=== Record set ===
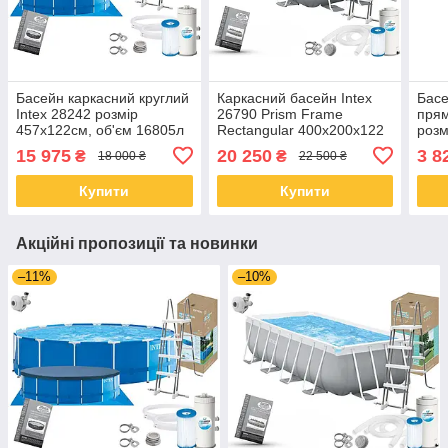
Басейн каркасний круглий
Каркасний басейн Intex
Басе
Intex 28242 розмір
26790 Prism Frame
прям
457x122см, об'єм 16805л
Rectangular 400x200x122
розм
(картриджний фільтр-
см з насосом, фільтром та
об'є
15 975
20 250
3 8
₴
₴
18 000 ₴
22 500 ₴
насос, драбина, тент,
драбиною
підкладка)
Купити
Купити
Акційні пропозиції та новинки
–11%
–10%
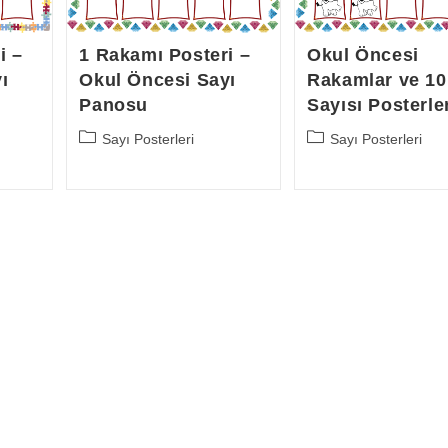
i –
1 Rakamı Posteri –
Okul Öncesi
ı
Okul Öncesi Sayı
Rakamlar ve 10
Panosu
Sayısı Posterle
Post
Post
Sayı Posterleri
Sayı Posterleri
category:
category:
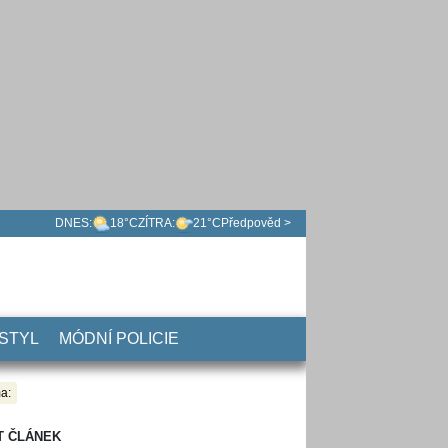
DNES:
18°C
ZÍTRA:
21°C
Předpověd >
 STYL
MÓDNÍ POLICIE
a:
T ČLÁNEK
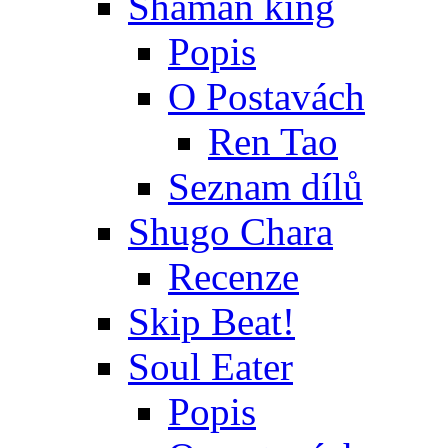
Shaman king
Popis
O Postavách
Ren Tao
Seznam dílů
Shugo Chara
Recenze
Skip Beat!
Soul Eater
Popis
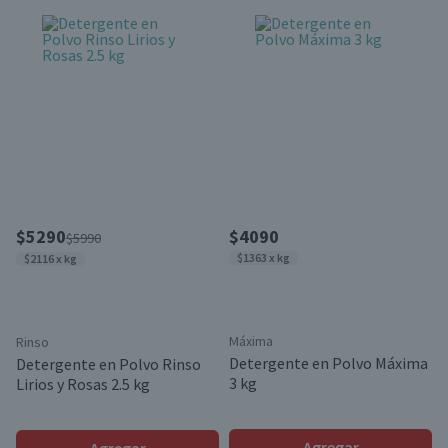
$5290
$4090
$5990
$1363 x kg
$2116 x kg
Máxima
Rinso
Detergente en Polvo Máxima
Detergente en Polvo Rinso
3 kg
Lirios y Rosas 2.5 kg
Agregar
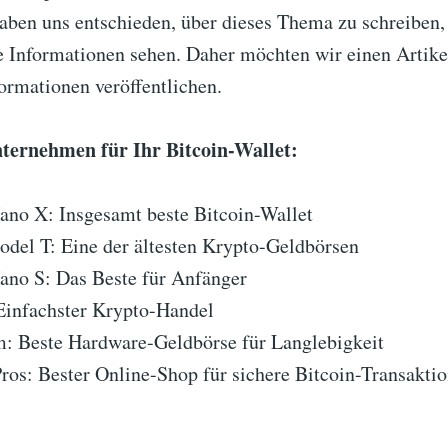
aben uns entschieden, über dieses Thema zu schreiben, 
e Informationen sehen. Daher möchten wir einen Artike
ormationen veröffentlichen.
nternehmen für Ihr Bitcoin-Wallet:
ano X: Insgesamt beste Bitcoin-Wallet
odel T: Eine der ältesten Krypto-Geldbörsen
ano S: Das Beste für Anfänger
Einfachster Krypto-Handel
: Beste Hardware-Geldbörse für Langlebigkeit
ros: Bester Online-Shop für sichere Bitcoin-Transakti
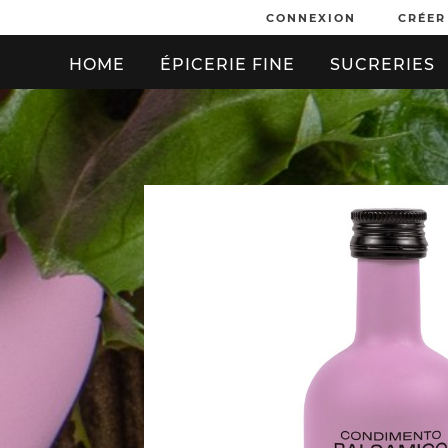
CONNEXION
CRÉER
HOME
ÉPICERIE FINE
SUCRERIES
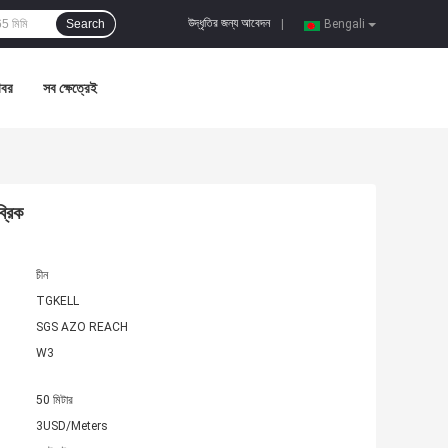
উদ্ধৃতির জন্য আবেদন
Search
|
Bengali
খবর
সব ক্ষেত্রেই
্রিক
চীন
TGKELL
SGS AZO REACH
W3
50 মিটার
3USD/Meters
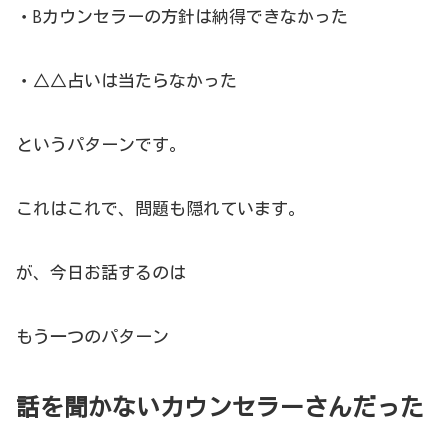
・Bカウンセラーの方針は納得できなかった
・△△占いは当たらなかった
というパターンです。
これはこれで、問題も隠れています。
が、今日お話するのは
もう一つのパターン
話を聞かないカウンセラーさんだった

=== Exercise directions ===
Your reply should contain only an exact copy of the lines from the beginning of the material through the line with "Sayısı Posterle", both ends included, with the pictures removed.

=== Task output ===
Басейн каркасний круглий
Каркасний басейн Intex
Басе
Intex 28242 розмір
26790 Prism Frame
прям
457x122см, об'єм 16805л
Rectangular 400x200x122
розм
(картриджний фільтр-
см з насосом, фільтром та
об'є
15 975
20 250
3 8
₴
₴
18 000 ₴
22 500 ₴
насос, драбина, тент,
драбиною
підкладка)
Купити
Купити
Акційні пропозиції та новинки
–11%
–10%
i –
1 Rakamı Posteri –
Okul Öncesi
ı
Okul Öncesi Sayı
Rakamlar ve 10
Panosu
Sayısı Posterle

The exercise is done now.